8 December, 2022
15:30 (local Swedish time)
Unexpected Lessons from Neural Networks Built with Symmetry for Physical Systems
Tess E. Smidt (Massachusetts Institute of Technology)
Abstract:
Atomic systems (molecules, crystals, proteins, etc.) are naturally represented by a set of coordinates in 3D space labeled by atom type. This is a challenging representation to use for machine learning because the coordinates are sensitive to 3D rotations, translations, and inversions (the symmetries of 3D Euclidean space). In this talk I’ll give an overview of Euclidean invariance and equivariance in machine learning for atomic systems. Then, I’ll share some recent applications of these methods on a variety of atomistic modeling tasks (ab initio molecular dynamics, prediction of crystal properties, and scaling of electron density predictions). Finally, I’ll explore open questions in expressivity, data-efficiency, and trainability of methods leveraging invariance and equivariance.

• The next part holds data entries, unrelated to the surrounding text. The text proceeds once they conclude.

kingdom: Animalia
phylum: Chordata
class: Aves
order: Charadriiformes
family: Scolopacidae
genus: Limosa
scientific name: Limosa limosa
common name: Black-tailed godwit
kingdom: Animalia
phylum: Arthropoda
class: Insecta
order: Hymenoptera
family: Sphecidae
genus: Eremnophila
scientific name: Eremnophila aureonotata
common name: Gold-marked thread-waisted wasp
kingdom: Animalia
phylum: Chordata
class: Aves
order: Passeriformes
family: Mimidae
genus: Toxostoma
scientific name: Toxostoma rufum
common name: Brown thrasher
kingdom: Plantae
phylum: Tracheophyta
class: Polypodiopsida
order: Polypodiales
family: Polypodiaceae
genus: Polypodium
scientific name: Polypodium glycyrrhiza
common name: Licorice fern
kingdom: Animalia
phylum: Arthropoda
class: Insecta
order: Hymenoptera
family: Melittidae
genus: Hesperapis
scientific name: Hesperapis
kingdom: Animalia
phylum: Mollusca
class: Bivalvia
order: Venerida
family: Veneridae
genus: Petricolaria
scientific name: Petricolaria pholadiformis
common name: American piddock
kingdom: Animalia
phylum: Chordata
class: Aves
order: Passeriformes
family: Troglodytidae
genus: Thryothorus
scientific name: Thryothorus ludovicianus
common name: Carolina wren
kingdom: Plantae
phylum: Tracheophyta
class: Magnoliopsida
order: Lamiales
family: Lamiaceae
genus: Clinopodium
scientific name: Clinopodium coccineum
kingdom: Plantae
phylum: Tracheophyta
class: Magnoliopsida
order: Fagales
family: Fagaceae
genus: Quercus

Tess Smidt is an Assistant Professor of Electrical Engineering and Computer Science at MIT. Tess earned her SB in Physics from MIT in 2012 and her PhD in Physics from the University of California, Berkeley in 2018. Her research focuses on machine learning that incorporates physical and geometric constraints, with applications to materials design. Prior to joining the MIT EECS faculty, she was the 2018 Alvarez Postdoctoral Fellow in Computing Sciences at Lawrence Berkeley National Laboratory and a Software Engineering Intern on the Google Accelerated Sciences team where she developed Euclidean symmetry equivariant neural networks which naturally handle 3D geometry and geometric tensor data.